## Source records

========

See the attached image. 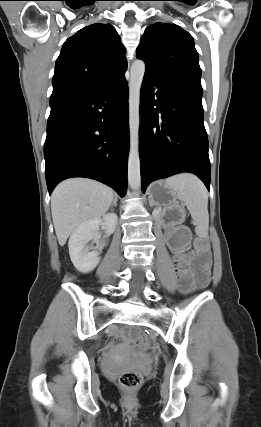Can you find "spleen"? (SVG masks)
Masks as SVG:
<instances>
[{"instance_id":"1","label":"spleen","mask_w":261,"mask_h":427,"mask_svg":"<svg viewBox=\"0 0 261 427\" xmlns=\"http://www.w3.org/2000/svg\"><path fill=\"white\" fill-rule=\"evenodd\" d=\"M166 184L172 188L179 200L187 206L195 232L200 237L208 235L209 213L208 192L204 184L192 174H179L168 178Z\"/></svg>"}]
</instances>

========

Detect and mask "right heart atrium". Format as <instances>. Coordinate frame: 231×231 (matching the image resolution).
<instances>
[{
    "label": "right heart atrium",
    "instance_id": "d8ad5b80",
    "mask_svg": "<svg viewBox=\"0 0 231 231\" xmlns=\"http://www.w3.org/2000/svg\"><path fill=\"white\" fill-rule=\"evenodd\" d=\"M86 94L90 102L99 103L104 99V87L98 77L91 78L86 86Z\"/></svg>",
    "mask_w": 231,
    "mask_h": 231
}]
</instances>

========

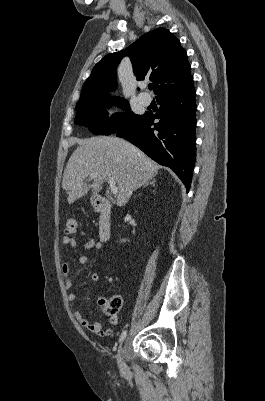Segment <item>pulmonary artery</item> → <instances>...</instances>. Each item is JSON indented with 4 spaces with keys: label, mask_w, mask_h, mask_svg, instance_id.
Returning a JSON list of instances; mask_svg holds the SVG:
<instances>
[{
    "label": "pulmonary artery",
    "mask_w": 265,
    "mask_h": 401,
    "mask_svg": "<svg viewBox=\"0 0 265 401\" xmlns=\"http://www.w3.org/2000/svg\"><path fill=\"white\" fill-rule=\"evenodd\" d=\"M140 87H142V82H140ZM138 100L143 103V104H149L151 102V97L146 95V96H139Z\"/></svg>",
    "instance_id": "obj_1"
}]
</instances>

========

## TO BE DONE
In the material above, copy the lines verbatim, starting at the line that contains "Detect and mask" and ending after the line that contains "94L90 102L99 103L104".

## SOLUTION TO THIS TASK
Detect and mask "right heart atrium". Format as <instances>. Coordinate frame: 231×231 (matching the image resolution).
<instances>
[{
    "label": "right heart atrium",
    "instance_id": "d8ad5b80",
    "mask_svg": "<svg viewBox=\"0 0 231 231\" xmlns=\"http://www.w3.org/2000/svg\"><path fill=\"white\" fill-rule=\"evenodd\" d=\"M86 94L90 102L99 103L104 99V87L98 77L91 78L86 86Z\"/></svg>",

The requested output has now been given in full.